What if every student of human behavior wrote a paper in which they adopted the approach of a contrasting school? Would this be cool or would it simply be anarchic?
There are some ways in which it is perhaps easier for me to think across these schools than some of my colleagues. My dirty little secret is that I was never really trained in any of them! My graduate training is in (nonhuman) primate behavioral ecology. One of the most influential people for my intellectual and personal development (and probably the only reason I actually got into Harvard) is Irv DeVore, a foundational figure for EP. My Ph.D. advisor Richard Wrangham, while very much a behavioral ecologist when studying chimpanzees, is clearly sympathetic to EP when studying humans. In my post-doc, I moved into more applied questions of human health and population dynamics and indirectly encountered one of the other “schools” of human evolutionary thought, namely, dual-inheritance theory. Cultural transmission models are used in health research to understand the adoption of things like modern contraception or oral rehydration therapy. As a result, I have thought a little about models of cultural transmission (a chapter that I wrote in Melissa Brown’s recent book can be found here). This is a pretty natural extension of my work in epidemic modeling and while it is not a central part of my research, I suspect I haven’t said my last on the topic (particularly not if I continue to attract clever students interested in the topic).

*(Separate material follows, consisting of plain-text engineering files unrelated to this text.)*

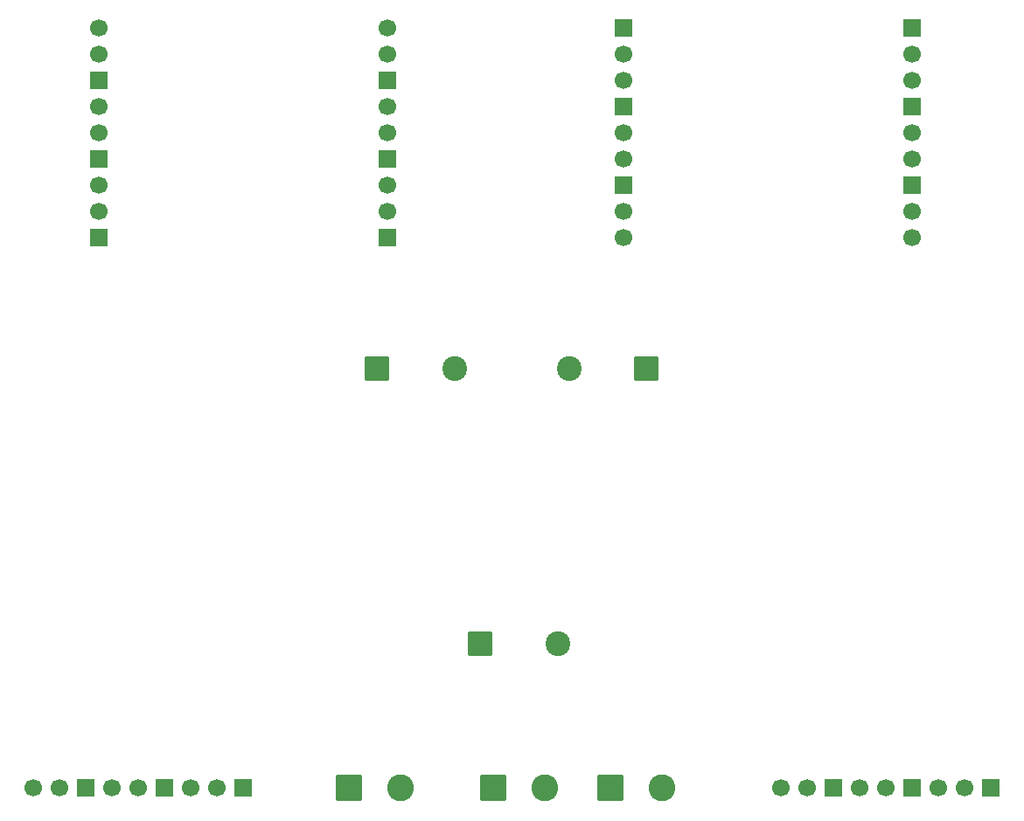
<source format=gbr>
%TF.GenerationSoftware,KiCad,Pcbnew,9.0.4*%
%TF.CreationDate,2025-09-09T23:45:02+02:00*%
%TF.ProjectId,hexapod,68657861-706f-4642-9e6b-696361645f70,rev?*%
%TF.SameCoordinates,Original*%
%TF.FileFunction,Soldermask,Top*%
%TF.FilePolarity,Negative*%
%FSLAX46Y46*%
G04 Gerber Fmt 4.6, Leading zero omitted, Abs format (unit mm)*
G04 Created by KiCad (PCBNEW 9.0.4) date 2025-09-09 23:45:02*
%MOMM*%
%LPD*%
G01*
G04 APERTURE LIST*
G04 Aperture macros list*
%AMRoundRect*
0 Rectangle with rounded corners*
0 $1 Rounding radius*
0 $2 $3 $4 $5 $6 $7 $8 $9 X,Y pos of 4 corners*
0 Add a 4 corners polygon primitive as box body*
4,1,4,$2,$3,$4,$5,$6,$7,$8,$9,$2,$3,0*
0 Add four circle primitives for the rounded corners*
1,1,$1+$1,$2,$3*
1,1,$1+$1,$4,$5*
1,1,$1+$1,$6,$7*
1,1,$1+$1,$8,$9*
0 Add four rect primitives between the rounded corners*
20,1,$1+$1,$2,$3,$4,$5,0*
20,1,$1+$1,$4,$5,$6,$7,0*
20,1,$1+$1,$6,$7,$8,$9,0*
20,1,$1+$1,$8,$9,$2,$3,0*%
G04 Aperture macros list end*
%ADD10R,1.700000X1.700000*%
%ADD11C,1.700000*%
%ADD12RoundRect,0.250000X-1.050000X-1.050000X1.050000X-1.050000X1.050000X1.050000X-1.050000X1.050000X0*%
%ADD13C,2.600000*%
%ADD14RoundRect,0.250001X-0.949999X-0.949999X0.949999X-0.949999X0.949999X0.949999X-0.949999X0.949999X0*%
%ADD15C,2.400000*%
%ADD16RoundRect,0.250001X0.949999X0.949999X-0.949999X0.949999X-0.949999X-0.949999X0.949999X-0.949999X0*%
G04 APERTURE END LIST*
D10*
%TO.C,J14_L_{3}_TIBIA1*%
X148590000Y-125730000D03*
D11*
X146050000Y-125730000D03*
X143510000Y-125730000D03*
%TD*%
D10*
%TO.C,J17_L_{6}_COXA1*%
X213360000Y-67310000D03*
D11*
X213360000Y-69850000D03*
X213360000Y-72390000D03*
%TD*%
D10*
%TO.C,J20_L_{5}_TIBIA1*%
X185420000Y-52070000D03*
D11*
X185420000Y-54610000D03*
X185420000Y-57150000D03*
%TD*%
D12*
%TO.C,J3*%
X172800000Y-125730000D03*
D13*
X177800000Y-125730000D03*
%TD*%
D14*
%TO.C,C1*%
X161587246Y-85090000D03*
D15*
X169087246Y-85090000D03*
%TD*%
D12*
%TO.C,J2*%
X158830000Y-125730000D03*
D13*
X163830000Y-125730000D03*
%TD*%
D10*
%TO.C,J10_L_{3}_COXA1*%
X133350000Y-125730000D03*
D11*
X130810000Y-125730000D03*
X128270000Y-125730000D03*
%TD*%
D10*
%TO.C,J8_L_{2}_FEMUR1*%
X162560000Y-64770000D03*
D11*
X162560000Y-62230000D03*
X162560000Y-59690000D03*
%TD*%
D10*
%TO.C,J13_L_{4}_FEMUR1*%
X213360000Y-125730000D03*
D11*
X210820000Y-125730000D03*
X208280000Y-125730000D03*
%TD*%
D10*
%TO.C,J1_L_{1}_COXA1*%
X134620000Y-72390000D03*
D11*
X134620000Y-69850000D03*
X134620000Y-67310000D03*
%TD*%
D10*
%TO.C,J12_L_{3}_FEMUR1*%
X140970000Y-125730000D03*
D11*
X138430000Y-125730000D03*
X135890000Y-125730000D03*
%TD*%
D12*
%TO.C,J4*%
X184150000Y-125730000D03*
D13*
X189150000Y-125730000D03*
%TD*%
D10*
%TO.C,J16_L_{5}_COXA1*%
X185420000Y-67310000D03*
D11*
X185420000Y-69850000D03*
X185420000Y-72390000D03*
%TD*%
D10*
%TO.C,J11_L_{4}_COXA1*%
X205740000Y-125730000D03*
D11*
X203200000Y-125730000D03*
X200660000Y-125730000D03*
%TD*%
D10*
%TO.C,J6_L_{1}_TIBIA1*%
X134620000Y-57150000D03*
D11*
X134620000Y-54610000D03*
X134620000Y-52070000D03*
%TD*%
D10*
%TO.C,J15_L_{4}_TIBIA1*%
X220980000Y-125730000D03*
D11*
X218440000Y-125730000D03*
X215900000Y-125730000D03*
%TD*%
D10*
%TO.C,J18_L_{5}_FEMUR1*%
X185420000Y-59690000D03*
D11*
X185420000Y-62230000D03*
X185420000Y-64770000D03*
%TD*%
D14*
%TO.C,C2*%
X171570000Y-111760000D03*
D15*
X179070000Y-111760000D03*
%TD*%
D10*
%TO.C,J9_L_{2}_TIBIA1*%
X162560000Y-57150000D03*
D11*
X162560000Y-54610000D03*
X162560000Y-52070000D03*
%TD*%
D10*
%TO.C,J7_L_{2}_COXA1*%
X162560000Y-72390000D03*
D11*
X162560000Y-69850000D03*
X162560000Y-67310000D03*
%TD*%
D10*
%TO.C,J19_L_{6}_FEMUR1*%
X213360000Y-59690000D03*
D11*
X213360000Y-62230000D03*
X213360000Y-64770000D03*
%TD*%
D10*
%TO.C,J5_L_{1}_FEMUR1*%
X134620000Y-64770000D03*
D11*
X134620000Y-62230000D03*
X134620000Y-59690000D03*
%TD*%
D16*
%TO.C,C3*%
X187662755Y-85090000D03*
D15*
X180162755Y-85090000D03*
%TD*%
D10*
%TO.C,J21_L_{6}_TIBIA1*%
X213360000Y-52070000D03*
D11*
X213360000Y-54610000D03*
X213360000Y-57150000D03*
%TD*%
M02*

</source>
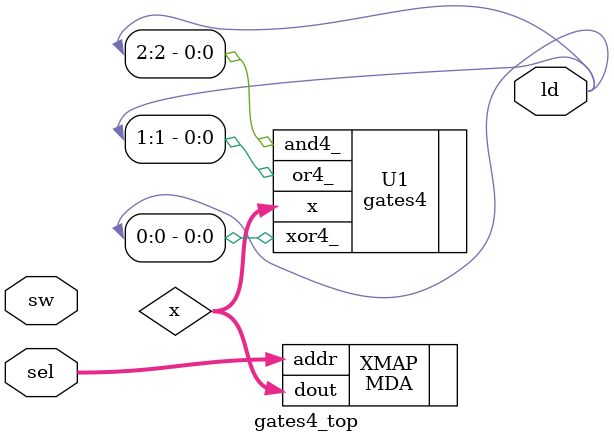
<source format=sv>
module gates4_top (
input wire [2:0] sel,
input wire  [3:0] sw,
output wire [2:0] ld
);
wire [3:0] x;
MDA #(3,4) XMAP (.addr(sel),.dout(x));

gates4 U1 // Assuming 'gates4' provides and4_, or4_, xor4_ outputs from input 'x'
(
.x(x),
.and4_(ld[2]),
.or4_(ld[1]),
.xor4_(ld[0])
);
endmodule
</source>
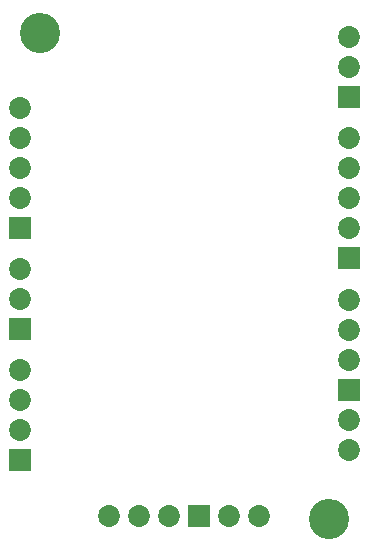
<source format=gbs>
G04*
G04 #@! TF.GenerationSoftware,Altium Limited,Altium Designer,20.1.8 (145)*
G04*
G04 Layer_Color=16711935*
%FSLAX25Y25*%
%MOIN*%
G70*
G04*
G04 #@! TF.SameCoordinates,E63724BA-16F5-4366-9E26-62C3D329C696*
G04*
G04*
G04 #@! TF.FilePolarity,Negative*
G04*
G01*
G75*
%ADD15C,0.13398*%
%ADD16C,0.07300*%
%ADD17R,0.07300X0.07300*%
%ADD18R,0.07300X0.07300*%
D15*
X48327Y-69488D02*
D03*
X-48335Y92421D02*
D03*
D16*
X-54921Y-30000D02*
D03*
Y-40000D02*
D03*
Y-20000D02*
D03*
Y3779D02*
D03*
Y13780D02*
D03*
Y47559D02*
D03*
Y37559D02*
D03*
Y57559D02*
D03*
Y67559D02*
D03*
X-25276Y-68721D02*
D03*
X14724Y-68701D02*
D03*
X24724D02*
D03*
X-5276D02*
D03*
X-15276D02*
D03*
X54882Y57279D02*
D03*
Y47280D02*
D03*
Y27279D02*
D03*
Y37279D02*
D03*
X54843Y3500D02*
D03*
X54862Y-36500D02*
D03*
Y-46500D02*
D03*
Y-16500D02*
D03*
Y-6500D02*
D03*
X54921Y91059D02*
D03*
Y81059D02*
D03*
D17*
X-54921Y-50000D02*
D03*
Y-6221D02*
D03*
Y27559D02*
D03*
X54882Y17279D02*
D03*
X54862Y-26500D02*
D03*
X54921Y71059D02*
D03*
D18*
X4724Y-68701D02*
D03*
M02*

</source>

So, those are my thoughts du jour on the study of human behavior. The winter break is rapidly drawing to a close and pretty soon I will be back in the office and will need to get back to actual research. Hopefully, these meditations in the closing days of 2008 will have a positive influence on this research.
Bird, R. B., and E. A. Smith. 2005. Signaling Theory, Strategic Interaction, and Symbolic Capital. Current Anthropology 46 (2):221-248.
Cosmides, L. 1989. The Logic of Social Exchange: Has Natural Selection Shaped How Humans Reason? Studies with the Wason Selection Task. Cognition 31: 187-276.
Daly, M., and M. I. Wilson. 1999. Human Evolutionary Psychology and Animal Behaviour. Animal Behaviour 57:509-519.
Smith, E. A. 2000. Three Styles in the Evolutionary Study of Human Behavior. In Human Behavior and Adaptation: An Anthropological Perspective, edited by L. Cronk, W. Irons and N. Chagnon. Hawthorne, NY: Aldine de Gruyter.
Smith, E. A., M. Borgerhoff Mulder, and K. Hill. 2000. Evolutionary Analyses of Human Behaviour: A Commentary on Daly & Wilson. Animal Behaviour 60:F21-F26.
Symons, D. 1989. A Critique of Darwinian Anthropology. Ethology and Sociobiology 10 (1-3):131-144.
Tooby, J., and L. Cosmides. 1990. The Past Explains the Present – Emotional Adaptations and the Structure of Ancestral Environments. Ethology and Sociobiology 11 (4-5):375-424.